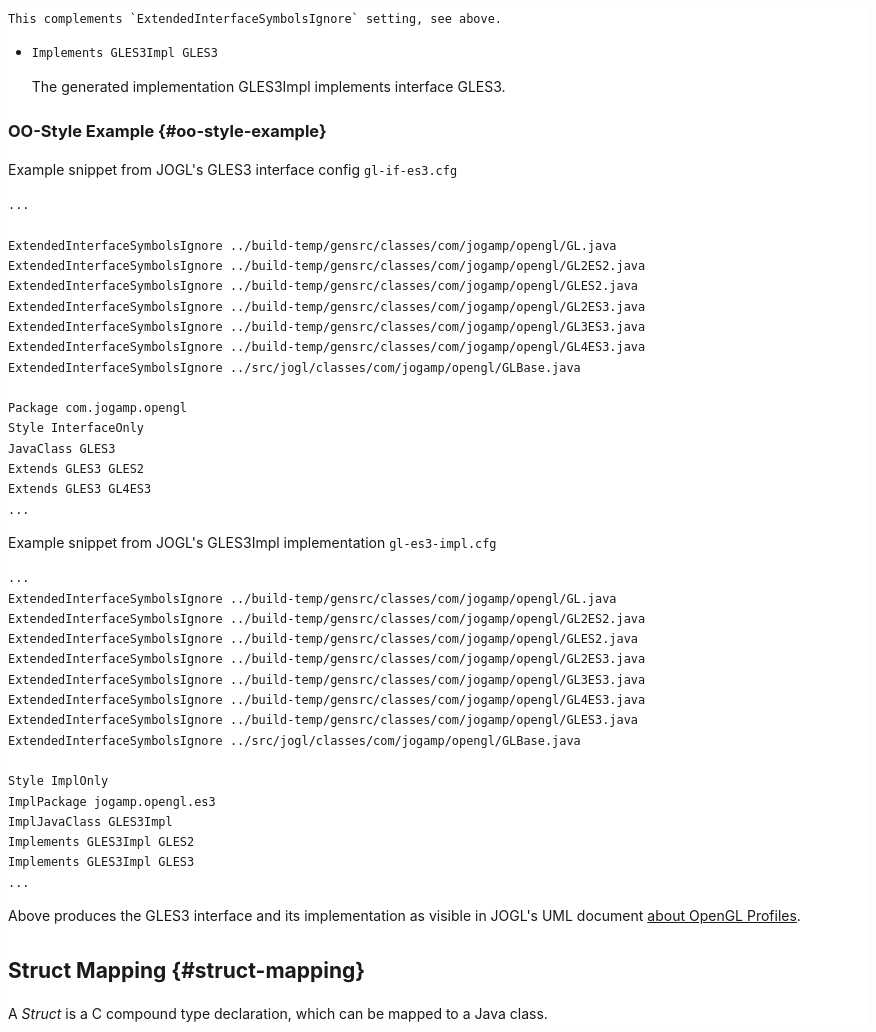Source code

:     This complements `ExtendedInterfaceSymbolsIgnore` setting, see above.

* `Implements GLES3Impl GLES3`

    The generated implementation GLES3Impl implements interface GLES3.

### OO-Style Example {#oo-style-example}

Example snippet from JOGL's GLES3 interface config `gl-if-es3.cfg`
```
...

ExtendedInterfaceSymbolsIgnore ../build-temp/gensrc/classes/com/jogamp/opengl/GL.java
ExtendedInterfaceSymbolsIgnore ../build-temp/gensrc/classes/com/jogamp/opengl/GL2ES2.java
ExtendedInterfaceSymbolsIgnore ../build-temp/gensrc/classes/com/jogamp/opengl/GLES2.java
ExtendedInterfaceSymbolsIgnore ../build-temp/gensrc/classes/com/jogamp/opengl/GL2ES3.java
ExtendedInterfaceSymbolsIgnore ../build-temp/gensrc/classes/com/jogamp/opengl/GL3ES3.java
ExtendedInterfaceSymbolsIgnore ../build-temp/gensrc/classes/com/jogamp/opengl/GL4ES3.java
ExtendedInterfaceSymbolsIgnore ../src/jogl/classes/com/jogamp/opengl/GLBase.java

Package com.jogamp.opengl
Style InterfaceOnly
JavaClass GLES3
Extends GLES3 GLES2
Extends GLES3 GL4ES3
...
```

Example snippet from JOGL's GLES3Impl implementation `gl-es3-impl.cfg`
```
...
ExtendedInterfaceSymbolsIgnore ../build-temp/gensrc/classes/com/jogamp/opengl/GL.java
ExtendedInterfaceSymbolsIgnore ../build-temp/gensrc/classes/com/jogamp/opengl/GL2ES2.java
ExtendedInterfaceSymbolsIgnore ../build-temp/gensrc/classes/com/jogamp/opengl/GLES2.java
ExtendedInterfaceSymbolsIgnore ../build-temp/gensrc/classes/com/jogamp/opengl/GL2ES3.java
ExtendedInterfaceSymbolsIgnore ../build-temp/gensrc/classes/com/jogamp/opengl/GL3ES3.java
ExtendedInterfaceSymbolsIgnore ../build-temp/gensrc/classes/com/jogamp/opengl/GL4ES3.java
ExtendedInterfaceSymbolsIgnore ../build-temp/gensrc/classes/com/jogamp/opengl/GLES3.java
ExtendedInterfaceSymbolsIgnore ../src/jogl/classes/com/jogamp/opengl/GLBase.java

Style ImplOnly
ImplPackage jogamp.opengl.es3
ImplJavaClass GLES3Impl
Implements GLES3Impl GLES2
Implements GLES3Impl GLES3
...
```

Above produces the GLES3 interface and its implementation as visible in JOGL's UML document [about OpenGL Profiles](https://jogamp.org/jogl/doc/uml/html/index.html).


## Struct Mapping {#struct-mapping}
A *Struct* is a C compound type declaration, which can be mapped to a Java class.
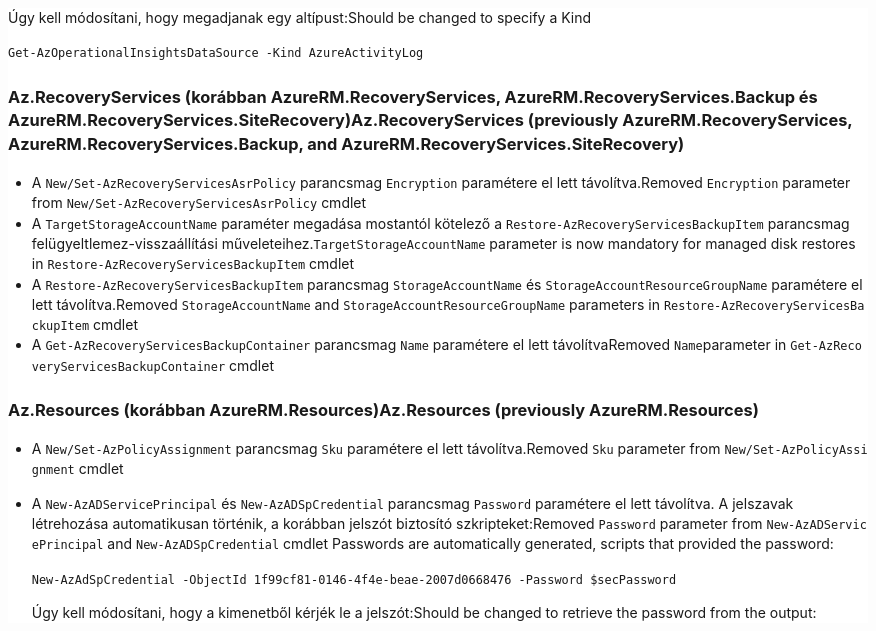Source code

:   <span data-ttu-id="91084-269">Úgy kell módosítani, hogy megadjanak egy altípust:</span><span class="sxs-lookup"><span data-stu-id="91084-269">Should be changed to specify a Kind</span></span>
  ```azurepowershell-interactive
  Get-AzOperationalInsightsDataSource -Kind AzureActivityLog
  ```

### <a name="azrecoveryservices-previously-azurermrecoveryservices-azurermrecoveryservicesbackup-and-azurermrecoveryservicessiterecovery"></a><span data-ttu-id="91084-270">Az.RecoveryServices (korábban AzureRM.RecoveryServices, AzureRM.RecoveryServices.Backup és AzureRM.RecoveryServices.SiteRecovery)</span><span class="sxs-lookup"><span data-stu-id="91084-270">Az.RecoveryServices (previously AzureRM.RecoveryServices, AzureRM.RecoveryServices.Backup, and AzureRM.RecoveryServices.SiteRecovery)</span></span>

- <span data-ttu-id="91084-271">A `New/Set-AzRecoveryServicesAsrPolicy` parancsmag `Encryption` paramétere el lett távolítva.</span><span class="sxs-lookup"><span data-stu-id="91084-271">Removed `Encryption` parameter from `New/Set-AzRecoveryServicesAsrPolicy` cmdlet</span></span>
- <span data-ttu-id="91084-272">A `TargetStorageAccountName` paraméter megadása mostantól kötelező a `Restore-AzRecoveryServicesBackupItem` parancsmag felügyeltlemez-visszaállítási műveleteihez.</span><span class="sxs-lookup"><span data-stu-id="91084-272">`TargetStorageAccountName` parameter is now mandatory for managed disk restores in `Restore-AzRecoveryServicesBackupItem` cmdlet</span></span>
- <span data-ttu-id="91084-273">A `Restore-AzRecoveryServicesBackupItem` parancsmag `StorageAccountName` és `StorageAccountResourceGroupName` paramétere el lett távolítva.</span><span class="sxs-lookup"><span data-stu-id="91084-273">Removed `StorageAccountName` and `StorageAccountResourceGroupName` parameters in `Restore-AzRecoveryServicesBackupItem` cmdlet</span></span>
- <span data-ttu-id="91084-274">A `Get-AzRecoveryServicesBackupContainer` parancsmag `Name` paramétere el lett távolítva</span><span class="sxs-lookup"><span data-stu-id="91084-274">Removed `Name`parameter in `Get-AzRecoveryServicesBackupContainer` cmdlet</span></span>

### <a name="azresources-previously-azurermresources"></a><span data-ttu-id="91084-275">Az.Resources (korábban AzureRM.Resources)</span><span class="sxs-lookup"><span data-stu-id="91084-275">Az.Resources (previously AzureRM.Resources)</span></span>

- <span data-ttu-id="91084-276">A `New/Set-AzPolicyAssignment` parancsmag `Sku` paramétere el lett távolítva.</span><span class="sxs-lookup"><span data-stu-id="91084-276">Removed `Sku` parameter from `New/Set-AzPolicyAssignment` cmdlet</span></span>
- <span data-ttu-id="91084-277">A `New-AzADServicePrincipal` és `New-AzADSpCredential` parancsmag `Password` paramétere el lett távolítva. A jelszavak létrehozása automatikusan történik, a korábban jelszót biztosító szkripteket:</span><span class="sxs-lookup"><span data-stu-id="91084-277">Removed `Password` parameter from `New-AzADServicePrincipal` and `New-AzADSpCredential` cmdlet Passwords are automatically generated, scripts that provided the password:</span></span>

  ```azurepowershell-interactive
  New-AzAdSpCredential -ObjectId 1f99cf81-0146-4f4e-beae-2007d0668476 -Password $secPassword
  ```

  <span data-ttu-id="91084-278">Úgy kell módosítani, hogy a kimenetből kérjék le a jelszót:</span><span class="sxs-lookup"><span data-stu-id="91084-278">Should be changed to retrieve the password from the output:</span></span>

:::::

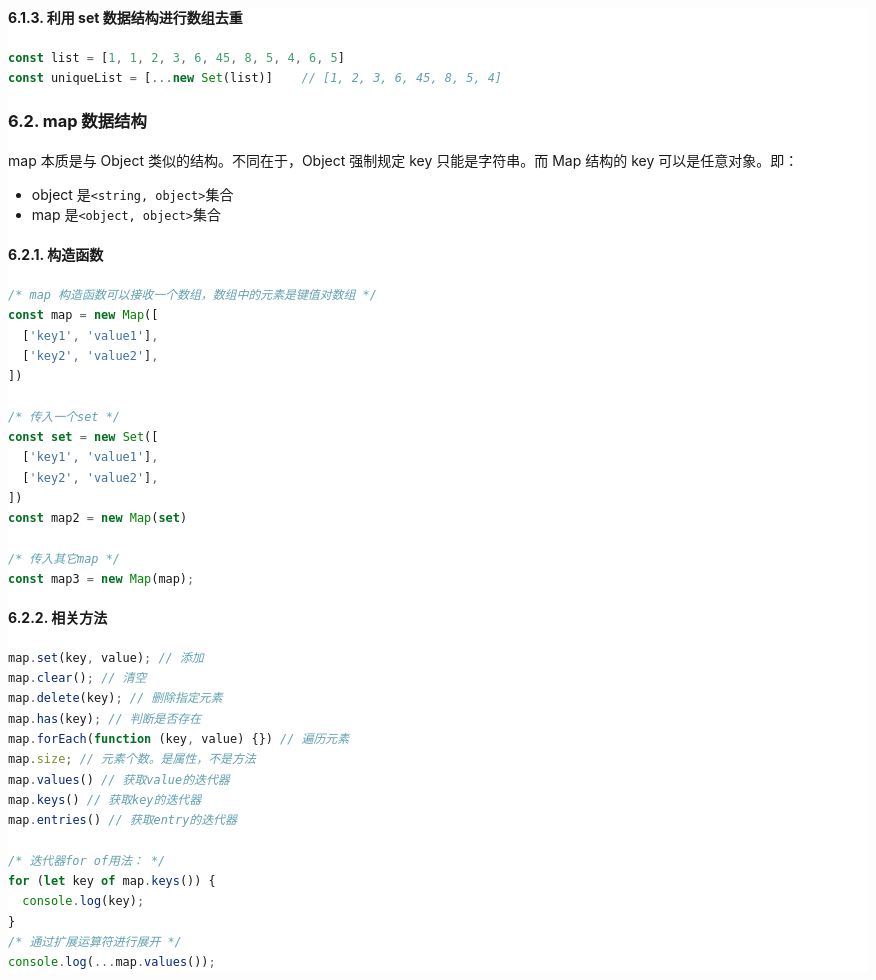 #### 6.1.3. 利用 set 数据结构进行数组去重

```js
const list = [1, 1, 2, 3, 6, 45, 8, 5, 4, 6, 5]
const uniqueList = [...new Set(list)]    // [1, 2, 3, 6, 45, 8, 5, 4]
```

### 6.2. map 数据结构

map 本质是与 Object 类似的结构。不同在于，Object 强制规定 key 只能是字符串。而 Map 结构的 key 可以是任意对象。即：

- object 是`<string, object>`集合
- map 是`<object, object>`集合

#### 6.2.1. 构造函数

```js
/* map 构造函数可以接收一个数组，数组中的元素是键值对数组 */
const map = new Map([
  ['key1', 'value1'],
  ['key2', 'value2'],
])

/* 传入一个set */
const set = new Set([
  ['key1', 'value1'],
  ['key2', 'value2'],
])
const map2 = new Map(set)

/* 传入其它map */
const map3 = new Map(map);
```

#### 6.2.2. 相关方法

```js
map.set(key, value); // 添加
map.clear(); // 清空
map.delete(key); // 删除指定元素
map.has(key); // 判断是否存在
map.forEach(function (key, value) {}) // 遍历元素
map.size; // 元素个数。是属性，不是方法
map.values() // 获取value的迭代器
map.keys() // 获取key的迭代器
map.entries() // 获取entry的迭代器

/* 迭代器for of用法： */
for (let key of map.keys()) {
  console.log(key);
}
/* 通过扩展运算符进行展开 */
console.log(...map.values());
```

:::::

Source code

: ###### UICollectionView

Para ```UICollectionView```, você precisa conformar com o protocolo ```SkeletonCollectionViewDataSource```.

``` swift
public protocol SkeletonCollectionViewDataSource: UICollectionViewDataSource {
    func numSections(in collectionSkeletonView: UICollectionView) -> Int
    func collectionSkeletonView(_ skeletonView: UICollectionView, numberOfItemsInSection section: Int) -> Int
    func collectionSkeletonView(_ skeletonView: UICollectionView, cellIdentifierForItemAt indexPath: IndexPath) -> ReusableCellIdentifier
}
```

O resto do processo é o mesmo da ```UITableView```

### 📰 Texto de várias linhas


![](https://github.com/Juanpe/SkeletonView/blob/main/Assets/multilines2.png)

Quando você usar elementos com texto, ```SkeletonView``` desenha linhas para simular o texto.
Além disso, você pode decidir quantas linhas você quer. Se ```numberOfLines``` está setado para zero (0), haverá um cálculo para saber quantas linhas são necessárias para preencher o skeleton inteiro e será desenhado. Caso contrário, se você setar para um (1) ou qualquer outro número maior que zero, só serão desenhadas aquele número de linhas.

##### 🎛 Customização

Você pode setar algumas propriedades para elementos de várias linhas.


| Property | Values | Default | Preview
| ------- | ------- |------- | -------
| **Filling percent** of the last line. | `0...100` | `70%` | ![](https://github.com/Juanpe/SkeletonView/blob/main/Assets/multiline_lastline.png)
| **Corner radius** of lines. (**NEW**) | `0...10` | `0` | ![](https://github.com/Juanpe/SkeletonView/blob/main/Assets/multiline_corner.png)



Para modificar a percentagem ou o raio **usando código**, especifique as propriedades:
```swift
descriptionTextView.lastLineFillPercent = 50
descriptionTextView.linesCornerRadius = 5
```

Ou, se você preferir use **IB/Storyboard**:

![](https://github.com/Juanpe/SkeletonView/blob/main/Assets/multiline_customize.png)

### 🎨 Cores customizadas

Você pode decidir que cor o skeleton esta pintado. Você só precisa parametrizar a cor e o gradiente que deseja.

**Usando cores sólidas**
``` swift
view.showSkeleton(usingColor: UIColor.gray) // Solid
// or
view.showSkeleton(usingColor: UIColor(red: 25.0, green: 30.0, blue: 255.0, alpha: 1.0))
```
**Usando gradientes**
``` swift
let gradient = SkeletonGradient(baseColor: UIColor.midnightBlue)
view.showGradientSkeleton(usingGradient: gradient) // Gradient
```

:::::

▶ [Work instruction] Looking at the records above, state the number of lines where the word "list" occurs, and write nothing beyond it.

▶ [Response to this task] 2